Walter se levanta del sofá. Camina titubeante hasta la alacena del living. Se tira en el sofá con lo que poco queda de un whisky Old Smuggler trucho, regalo de su suegro. La Saldaña se le acerca despacio con maulliditos interrogativos. Él quisiera llorar. No puede.

—Te robaron el teléfono, ¿no es cierto? Y nunca lo bloqueaste…

—¡Sí! ¡Y no! ¡¿Pero me vas a dejar que te cuente lo que pasó?!

—¡Si no podés ni hablar! No te rayés, no te aguanto cuando te ponés así.

—Un pasajero mío mató a un pibe, Griselda. Y yo estaba ahí.

—Ay, Walter…

—Eran dos. Tenían mi celular. Se metieron en la villa.

—¿El muerto también? ¿Estás seguro de que murió?

—¡Iban en moto! Iba sangrando. El nombre en el mensaje...

—¿Dónde fue?

—Vidrios Diamante.

—¿Hay testigos?

—Y, el vigilante de la fábrica…

—¿Qué hacen los medios, la ley, con algo así? Vos que estabas en Policiales…

—Doy de baja el celular, explico que me lo robaron, y ya fue. Si nadie denuncia, no pasó nada. Son vidas que no valen nada. No me gusta ni pensarlo, pero así funciona.

Walter llama a la empresa telefónica para denunciar el robo y dar el número de baja. Corta, y la paz no dura un segundo: suena el fijo.
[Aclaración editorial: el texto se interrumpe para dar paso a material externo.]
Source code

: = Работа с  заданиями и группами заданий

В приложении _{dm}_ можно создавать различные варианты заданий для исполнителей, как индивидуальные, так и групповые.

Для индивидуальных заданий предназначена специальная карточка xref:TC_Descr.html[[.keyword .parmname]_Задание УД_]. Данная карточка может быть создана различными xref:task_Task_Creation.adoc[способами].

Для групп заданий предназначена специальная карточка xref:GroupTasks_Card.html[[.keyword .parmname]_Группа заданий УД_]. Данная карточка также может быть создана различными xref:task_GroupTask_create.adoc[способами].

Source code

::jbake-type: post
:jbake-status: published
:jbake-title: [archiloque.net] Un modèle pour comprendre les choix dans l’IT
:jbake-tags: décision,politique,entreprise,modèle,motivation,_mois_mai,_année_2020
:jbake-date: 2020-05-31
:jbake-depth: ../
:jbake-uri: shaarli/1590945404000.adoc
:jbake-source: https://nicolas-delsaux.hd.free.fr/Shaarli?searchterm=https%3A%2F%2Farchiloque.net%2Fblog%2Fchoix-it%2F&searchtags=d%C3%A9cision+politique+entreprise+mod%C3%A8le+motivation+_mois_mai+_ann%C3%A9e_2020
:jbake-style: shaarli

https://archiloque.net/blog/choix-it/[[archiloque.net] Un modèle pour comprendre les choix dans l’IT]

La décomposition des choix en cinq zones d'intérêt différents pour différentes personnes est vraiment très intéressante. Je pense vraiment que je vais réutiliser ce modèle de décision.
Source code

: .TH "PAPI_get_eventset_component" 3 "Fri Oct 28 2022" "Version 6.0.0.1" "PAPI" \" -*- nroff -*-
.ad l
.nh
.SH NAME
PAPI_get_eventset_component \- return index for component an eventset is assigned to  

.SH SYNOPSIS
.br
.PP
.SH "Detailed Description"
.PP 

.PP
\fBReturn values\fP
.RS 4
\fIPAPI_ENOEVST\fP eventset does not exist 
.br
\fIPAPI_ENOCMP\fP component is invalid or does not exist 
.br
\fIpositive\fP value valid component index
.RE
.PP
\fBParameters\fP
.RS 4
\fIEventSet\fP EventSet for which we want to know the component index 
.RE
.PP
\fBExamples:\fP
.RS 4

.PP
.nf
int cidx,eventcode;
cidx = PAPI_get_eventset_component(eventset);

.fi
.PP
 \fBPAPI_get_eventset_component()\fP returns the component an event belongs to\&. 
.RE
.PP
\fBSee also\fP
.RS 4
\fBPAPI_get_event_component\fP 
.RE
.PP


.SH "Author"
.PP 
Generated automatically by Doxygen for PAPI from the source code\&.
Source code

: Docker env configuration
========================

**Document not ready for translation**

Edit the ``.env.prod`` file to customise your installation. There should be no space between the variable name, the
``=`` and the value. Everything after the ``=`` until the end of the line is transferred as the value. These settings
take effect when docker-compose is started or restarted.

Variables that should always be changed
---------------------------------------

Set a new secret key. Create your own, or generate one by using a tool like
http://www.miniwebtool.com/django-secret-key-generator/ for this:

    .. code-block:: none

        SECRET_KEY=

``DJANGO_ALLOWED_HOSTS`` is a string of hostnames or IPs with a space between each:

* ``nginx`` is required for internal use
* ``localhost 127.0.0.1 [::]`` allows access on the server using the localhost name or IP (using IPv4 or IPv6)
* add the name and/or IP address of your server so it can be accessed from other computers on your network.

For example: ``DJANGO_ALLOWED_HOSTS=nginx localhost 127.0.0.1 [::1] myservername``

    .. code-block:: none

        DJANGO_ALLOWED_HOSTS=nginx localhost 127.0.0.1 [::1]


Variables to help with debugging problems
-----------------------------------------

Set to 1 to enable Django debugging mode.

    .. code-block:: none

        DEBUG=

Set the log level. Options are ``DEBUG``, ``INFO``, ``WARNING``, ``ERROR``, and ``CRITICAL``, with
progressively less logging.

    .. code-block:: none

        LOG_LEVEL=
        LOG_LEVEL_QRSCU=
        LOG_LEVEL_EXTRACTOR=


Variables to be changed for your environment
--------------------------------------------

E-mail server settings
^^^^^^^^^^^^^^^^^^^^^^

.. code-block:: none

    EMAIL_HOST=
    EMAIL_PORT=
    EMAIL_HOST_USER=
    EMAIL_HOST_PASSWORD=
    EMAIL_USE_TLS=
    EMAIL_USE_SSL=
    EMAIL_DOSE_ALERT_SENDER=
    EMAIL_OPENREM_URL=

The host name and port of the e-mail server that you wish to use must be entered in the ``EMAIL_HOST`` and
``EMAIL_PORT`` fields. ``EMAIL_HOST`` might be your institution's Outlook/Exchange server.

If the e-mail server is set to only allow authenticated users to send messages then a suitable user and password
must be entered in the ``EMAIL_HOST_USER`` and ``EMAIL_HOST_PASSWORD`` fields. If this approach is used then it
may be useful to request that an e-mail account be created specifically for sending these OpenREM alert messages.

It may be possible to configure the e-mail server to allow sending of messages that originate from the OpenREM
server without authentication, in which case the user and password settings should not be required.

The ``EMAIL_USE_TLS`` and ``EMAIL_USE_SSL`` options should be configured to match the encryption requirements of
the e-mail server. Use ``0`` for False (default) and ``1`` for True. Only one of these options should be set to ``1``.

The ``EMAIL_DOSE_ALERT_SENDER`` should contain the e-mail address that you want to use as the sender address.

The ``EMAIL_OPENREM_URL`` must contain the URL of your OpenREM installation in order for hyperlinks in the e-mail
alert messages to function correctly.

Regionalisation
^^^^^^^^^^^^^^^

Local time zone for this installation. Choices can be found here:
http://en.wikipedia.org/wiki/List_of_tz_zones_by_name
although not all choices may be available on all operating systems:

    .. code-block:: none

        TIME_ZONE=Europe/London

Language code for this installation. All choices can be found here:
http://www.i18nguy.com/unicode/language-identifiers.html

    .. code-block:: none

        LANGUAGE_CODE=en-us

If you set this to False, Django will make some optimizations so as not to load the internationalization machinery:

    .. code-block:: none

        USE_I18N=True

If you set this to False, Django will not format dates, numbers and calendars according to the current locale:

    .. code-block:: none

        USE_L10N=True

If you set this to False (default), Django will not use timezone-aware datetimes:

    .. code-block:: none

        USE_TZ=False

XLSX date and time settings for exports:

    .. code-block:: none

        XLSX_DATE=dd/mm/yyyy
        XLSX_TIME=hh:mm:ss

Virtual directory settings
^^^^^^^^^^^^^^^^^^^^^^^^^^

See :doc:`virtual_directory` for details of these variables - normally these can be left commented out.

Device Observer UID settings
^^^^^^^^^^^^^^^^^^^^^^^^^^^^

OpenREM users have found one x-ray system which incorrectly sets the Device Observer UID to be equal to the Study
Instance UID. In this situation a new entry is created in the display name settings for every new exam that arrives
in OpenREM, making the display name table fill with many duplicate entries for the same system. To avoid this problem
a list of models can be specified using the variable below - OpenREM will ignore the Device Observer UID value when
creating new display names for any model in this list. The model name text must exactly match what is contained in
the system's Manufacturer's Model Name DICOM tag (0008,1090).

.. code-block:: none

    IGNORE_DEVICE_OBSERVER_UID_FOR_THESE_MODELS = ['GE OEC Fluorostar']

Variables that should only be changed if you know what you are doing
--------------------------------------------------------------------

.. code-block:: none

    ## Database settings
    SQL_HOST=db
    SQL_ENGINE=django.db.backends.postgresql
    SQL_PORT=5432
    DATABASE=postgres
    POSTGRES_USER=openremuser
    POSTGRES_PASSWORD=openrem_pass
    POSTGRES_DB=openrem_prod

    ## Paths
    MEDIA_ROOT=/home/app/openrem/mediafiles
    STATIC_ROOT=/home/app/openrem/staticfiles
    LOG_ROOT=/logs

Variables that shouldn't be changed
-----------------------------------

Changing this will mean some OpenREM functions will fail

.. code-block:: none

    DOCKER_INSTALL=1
Es Ángel Piuma, su compañero de la escuela universitaria de periodismo que ocupa el cargo de él en la sección Policiales.

—¡Hola, Walt!

Piuma pronuncia la a como una o. Es su saludo de los tiempos de estudiantes.

—Me llegó un mensaje tuyo donde decís que mataste a Samaliel Jesús Villegas.

—Bloqueá eso y denuncialo.

—¿Te afanaron el celu? ¿Antes o después del mensaje?

—¡Yo no fui! ¡No maté a nadie, ni escribí ese mensaje!

—¿Sabés quién era Samaliel Jesús Villegas?

—Ni idea.

—Nieto de la fiscal Carmen Ramírez. Carmencita pide la cabeza del asesino.

Walter ahoga un grito. El grito ahogado hubiera dicho: ¿cómo, una fiscal con un nieto motochorro en la villa? Lo no dicho deja un rastro de silencio. El silencio es largo. El largo silencio le hace ruido, mucho ruido al periodista que está al otro lado de la línea.

—Algo sabés.

Walter corta. Es un movimiento que su mano derecha ha hecho por su cuenta. Se queda congelado, rígido en el sofá, sosteniendo con la zurda un vaso vacío.

—¡Ruárre!

Una voz cantarina viene desde el interior de la casa: la gata mágica que sabe decir su nombre. La siente tan lejos como si llegaran desde otra galaxia. Eructa el mal whisky, sale del shock, logra pensar. Marca de memoria el número de la redacción de El Atopiano y su propio interno. Suena dos veces. Alguien atiende. Walter reconoce la voz de Piuma.

—Me cortaste, Walt.

—¿Vos estás investigando? ¿Estás investigando? Hacé esto: llamá a la fábrica de vidrios, Vidrios Diamante. Preguntá por el vigilante que estaba de turno hoy a la mañana, a eso de las nueve. Todo lo que necesitás saber, lo vio él. Preguntá por Lucci, L-U-C-C-I, se pronuncia Luchi, es el encargado de balear los vidrios para publicidad. Él es el asesino. Yo lo vi, yo fui testigo, él le encajó un tiro en la espalda. Que no salga. Que lo retengan.

—No tengo autoridad para pedir eso, Walt.

—Pasale esta data al investigador de fiscalía. Fuente reservada. ¿Tomás nota?

—Estoy grabando, Walt. Descongelate.

Walter se ríe. Ha dado un salto cuántico en el tiempo: hacia atrás, hasta primer año de periodismo, allá por los tiempos en que él y Piuma grafiteaban frases cómicas en los muros derruidos de Atopia. Frases cuyo dudoso humor solamente ellos entendían. Recuerda mucho sol de esa época. Debe ser porque no había tantos edificios, piensa.

—Dice Walt Disney que él ya no se calienta por nada.

—Jo, jo, ¿te acordás? Qué par de pelotudos…

—Hablá con el vigilante de las nueve y con Lucci.

—Amor, ¿todo bien?

Recién ahora se da cuenta de que Griselda, de pie en el umbral entre el comedor y la cocina, lo ha estado mirando, con los ojos pálidos muy abiertos. Y escuchando. Ahora sí, corta. Y se levanta y sigue por toda la casa el rastro de las voces amadas.